= Irene Sabadini =

Italian mathematician

Irene Maria Sabadini is an Italian mathematician specializing in complex analysis, hypercomplex analysis and the analysis of superoscillations. She is a professor of mathematics at the Polytechnic University of Milan, and head of the department of mathematics there.

==Education==
Sabadini earned her PhD at the University of Milan in 1996. Her dissertation, Toward a Theory of Quaternionic Hyperfunctions, was supervised by Daniele C. Struppa.

==Books==
Sabadini is the author of multiple books in mathematics including:
- Analysis of Dirac systems and computational algebra (with Colombo, Sommen, and Struppa, Birkhäuser 2004)

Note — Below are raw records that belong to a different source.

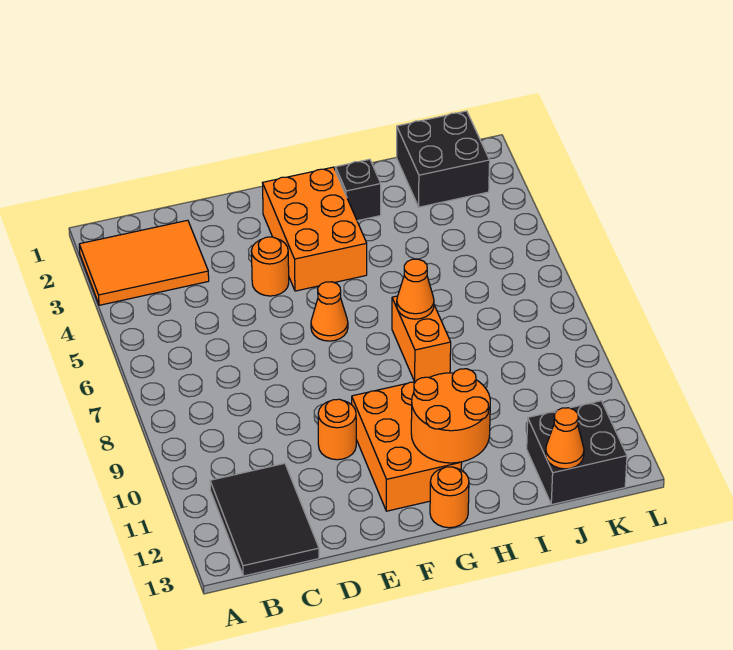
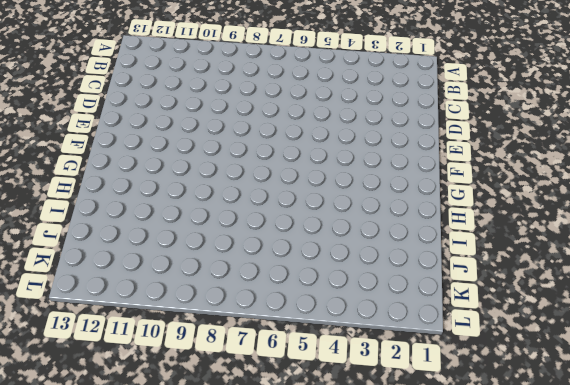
none -> orange tile A2:C3 level 1
none -> black tile B11:C13 level 1
none -> orange round brick E4 level 1

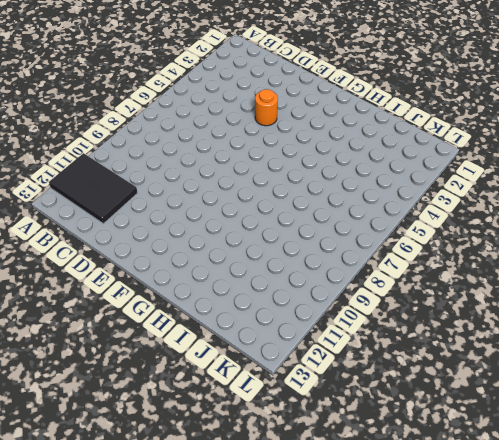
black tile A11:C12 level 1 -> black tile B11:C13 level 1
none -> orange tile A2:C3 level 1
none -> orange round brick E10 level 1
none -> orange brick F2:G4 level 1

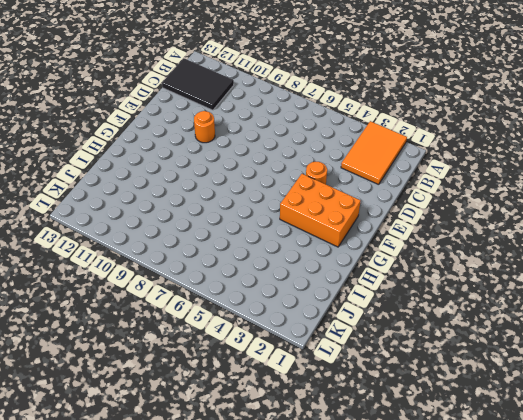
none -> orange cone F6 level 1
none -> orange brick F10:G12 level 1
none -> orange round brick G13 level 1

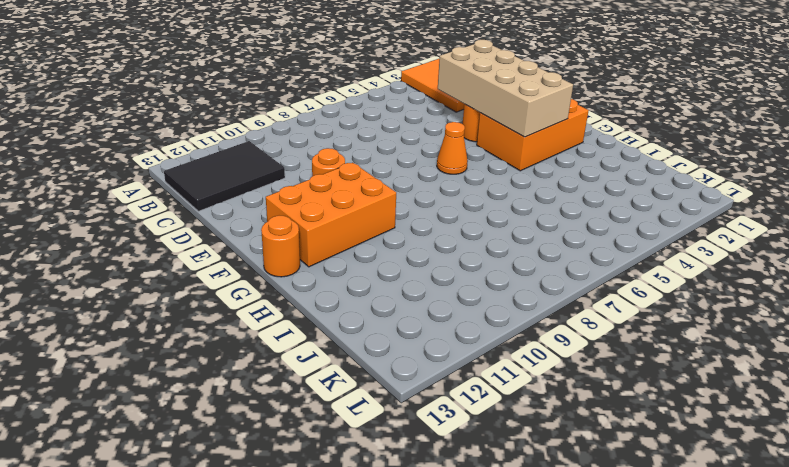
tan brick D3:G4 level 2 -> none
none -> black brick H2 level 1
none -> orange brick H7:H8 level 1
none -> black brick J1:K2 level 1

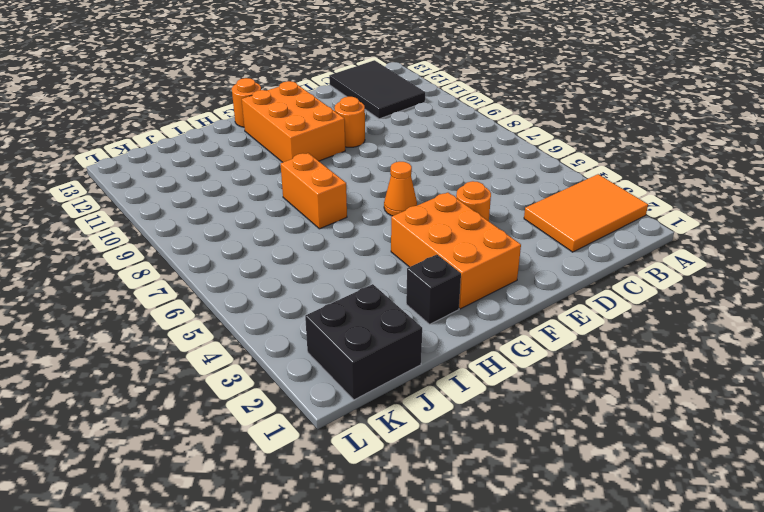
none -> black brick J12:K13 level 1
none -> orange round brick G11:H12 level 2
none -> orange cone H7 level 2

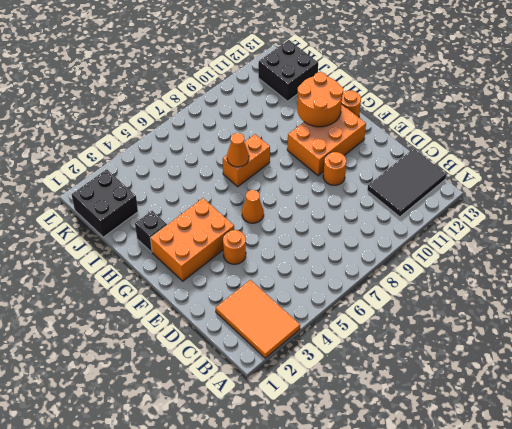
none -> orange cone J13 level 2

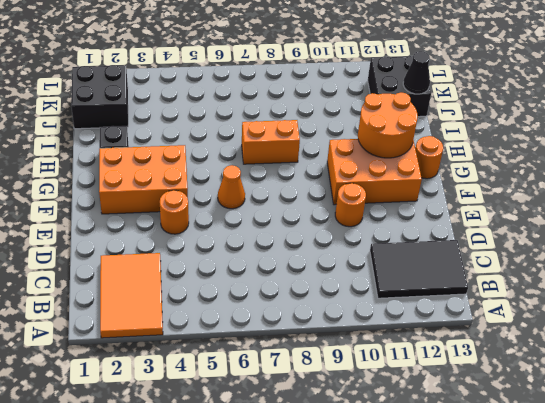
black cone J13 level 2 -> orange cone J13 level 2
none -> orange cone H7 level 2

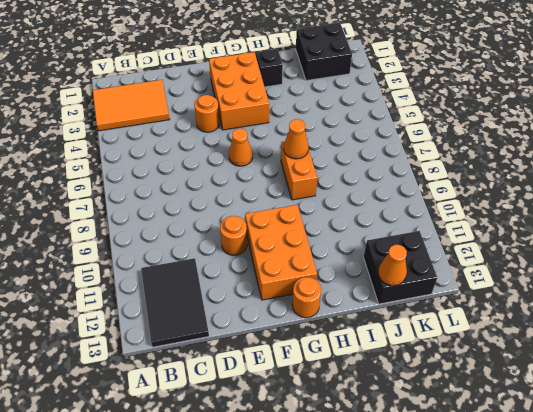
none -> orange round brick G11:H12 level 2

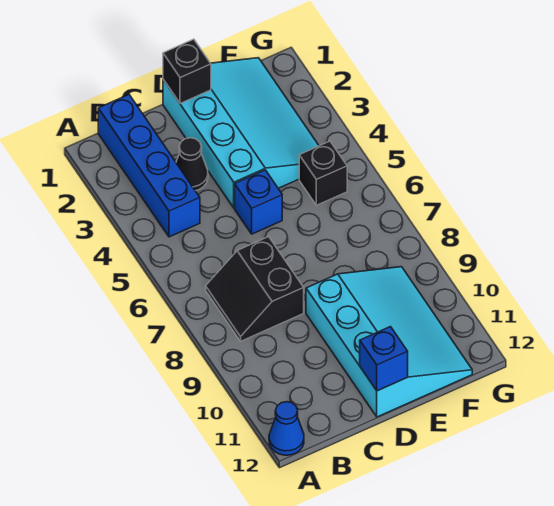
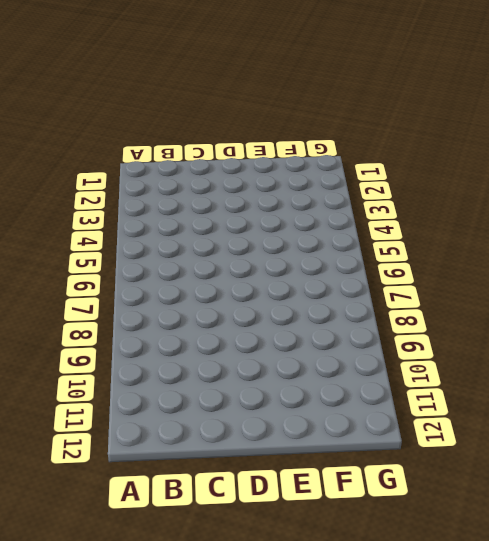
none -> blue cone A12 level 1
none -> blue brick B1:B4 level 1

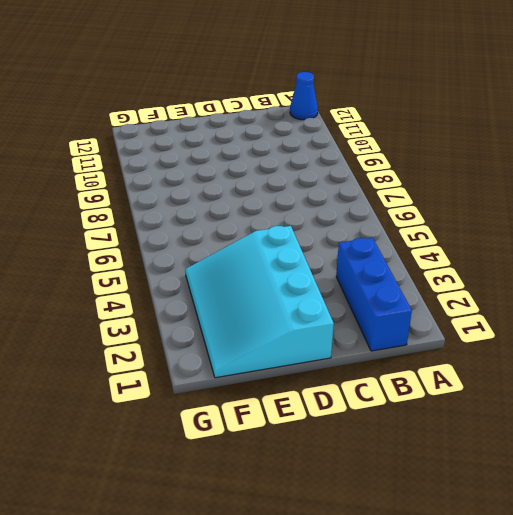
blue brick B1:B3 level 1 -> blue brick B1:B4 level 1
none -> black slope B7:C8 level 1 top C
none -> black cone C3 level 1

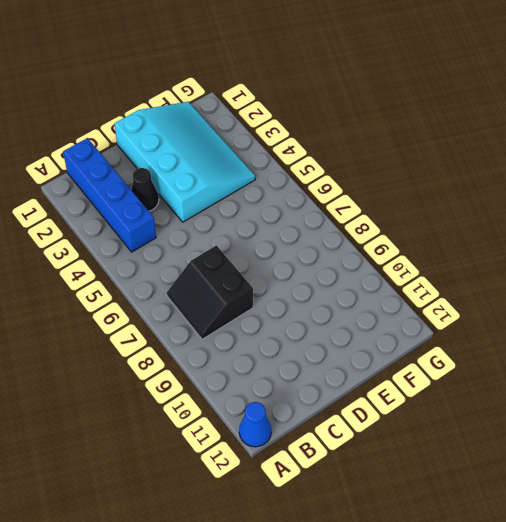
none -> blue brick D5 level 1
none -> cyan slope D9:F12 level 1 top D

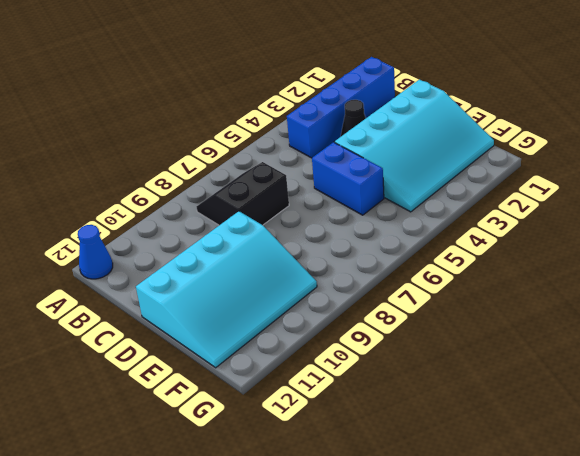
blue brick D5:E5 level 1 -> blue brick D5 level 1
none -> black brick F5 level 1
none -> black brick D1 level 2

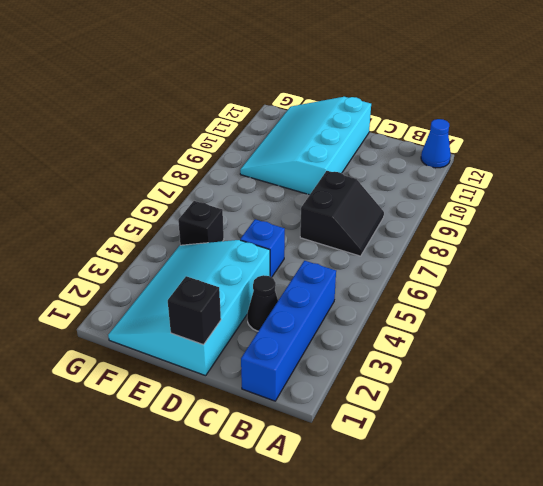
none -> blue brick D12 level 2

- Noncommutative functional calculus: Theory and applications of slice hyperholomorphic functions (with Colombo and Struppa, Birkhäuser/Springer, 2011)
- Entire slice regular functions (with Colombo and Struppa, Springer, 2016)

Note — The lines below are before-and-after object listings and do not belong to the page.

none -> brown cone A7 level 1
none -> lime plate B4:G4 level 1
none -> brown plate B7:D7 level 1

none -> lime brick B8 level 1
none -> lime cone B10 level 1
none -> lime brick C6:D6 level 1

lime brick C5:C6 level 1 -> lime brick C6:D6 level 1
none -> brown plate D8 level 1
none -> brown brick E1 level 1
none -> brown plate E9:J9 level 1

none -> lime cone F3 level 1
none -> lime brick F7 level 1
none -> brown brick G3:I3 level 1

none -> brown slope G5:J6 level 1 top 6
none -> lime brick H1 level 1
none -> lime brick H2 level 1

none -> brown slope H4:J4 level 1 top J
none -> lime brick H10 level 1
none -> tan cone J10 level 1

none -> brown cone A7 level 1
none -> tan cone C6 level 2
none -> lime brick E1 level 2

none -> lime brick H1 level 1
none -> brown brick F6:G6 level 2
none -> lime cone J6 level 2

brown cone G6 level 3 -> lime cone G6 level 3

- Slice hyperholomorphic Schur analysis (with Alpay and Colombo, Birkhäuser/Springer, 2016)
- The mathematics of superoscillations (with Aharonov, Colombo, Struppa, and Tollaksen, American Mathematical Society, 2017)

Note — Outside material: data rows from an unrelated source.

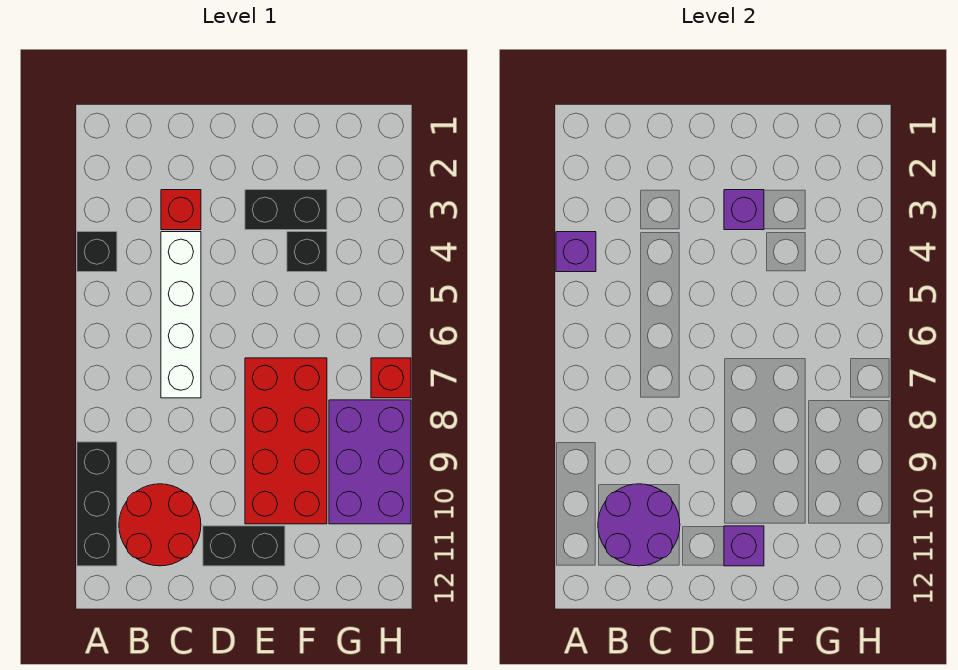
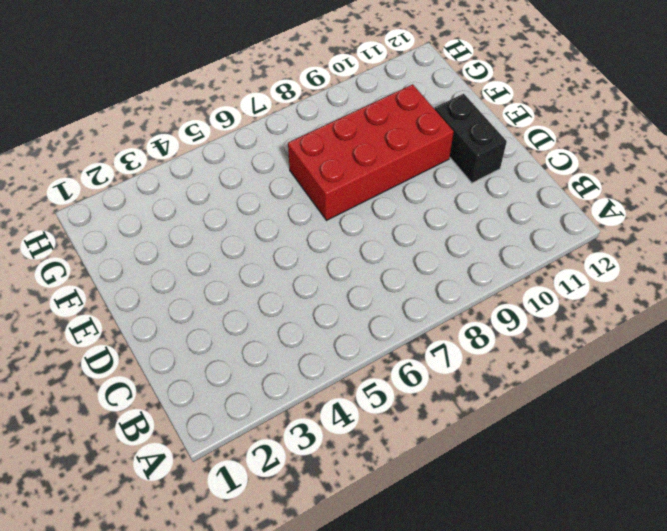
none -> black brick A4 level 1
none -> black brick A9:A11 level 1
none -> red round brick B10:C11 level 1

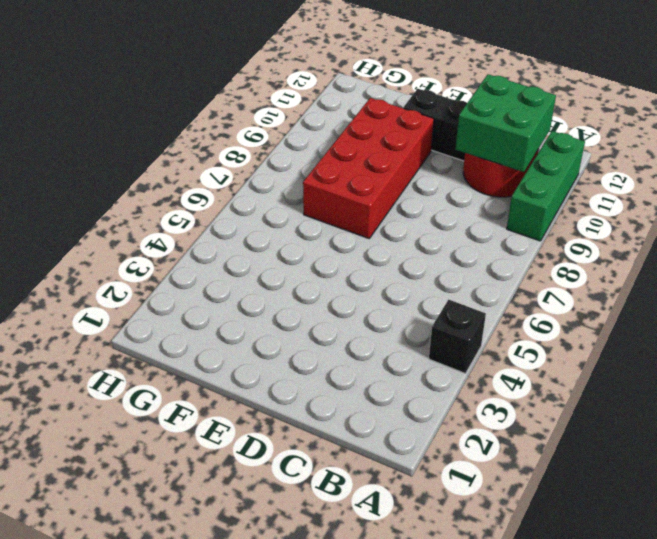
green brick A9:A11 level 1 -> black brick A9:A11 level 1
green brick B10:C11 level 2 -> purple round brick B10:C11 level 2
none -> red brick C3 level 1
none -> white brick C4:C7 level 1
none -> black brick E3:F3 level 1

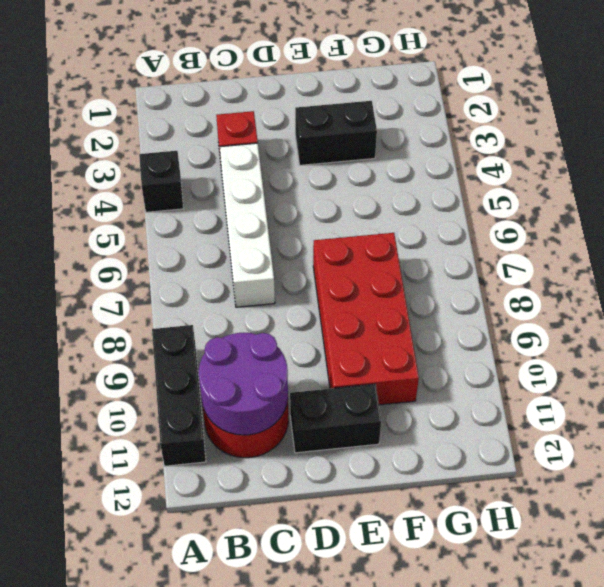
none -> black brick F4 level 1
none -> purple brick G8:H10 level 1
none -> red brick H7 level 1

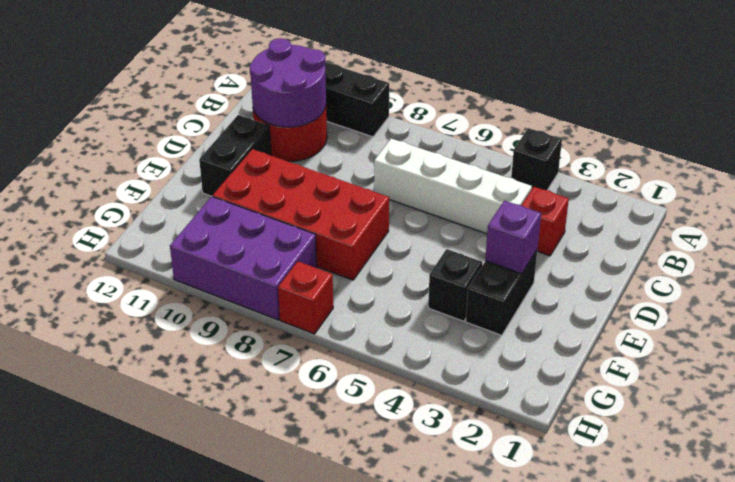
none -> purple brick A4 level 2
none -> purple brick E11 level 2

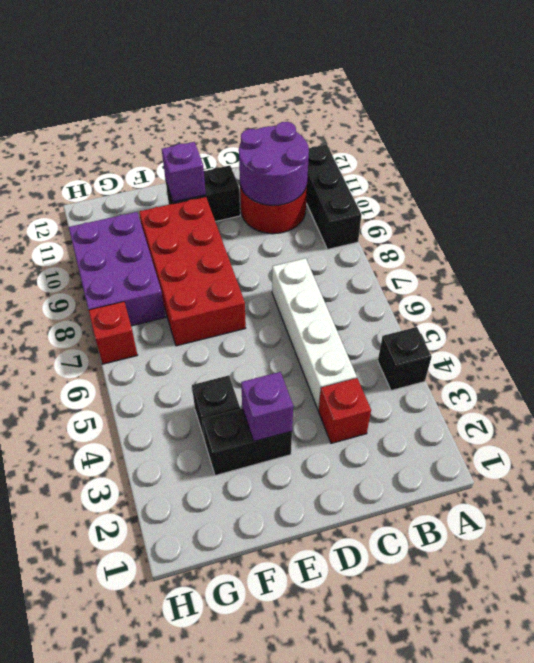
none -> purple brick A4 level 2

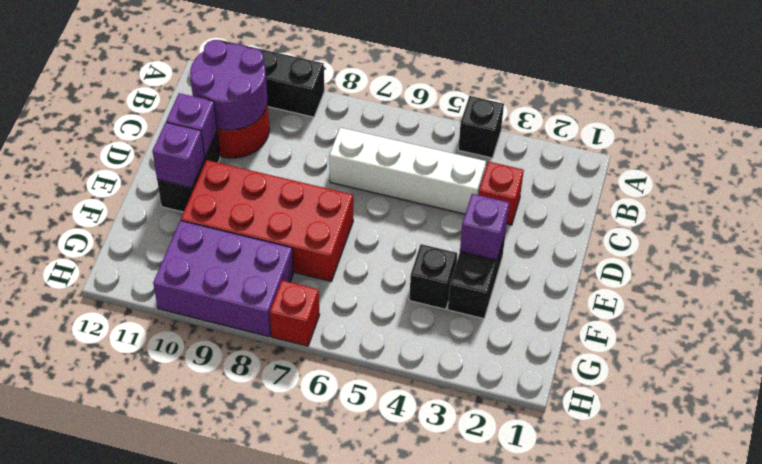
purple brick D11 level 2 -> purple brick A4 level 2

- Quaternionic approximation: With application to slice regular functions (with Gal, Birkhäuser/Springer, 2019)
- Quaternionic de Branges spaces and characteristic operator function (Springer, 2020)
- Michele Sce's works in hypercomplex analysis: A translation with commentaries (with Colombo and Struppa, Birkhäuser/Springer, 2020)
She is also the editor or coeditor of multiple edited volumes.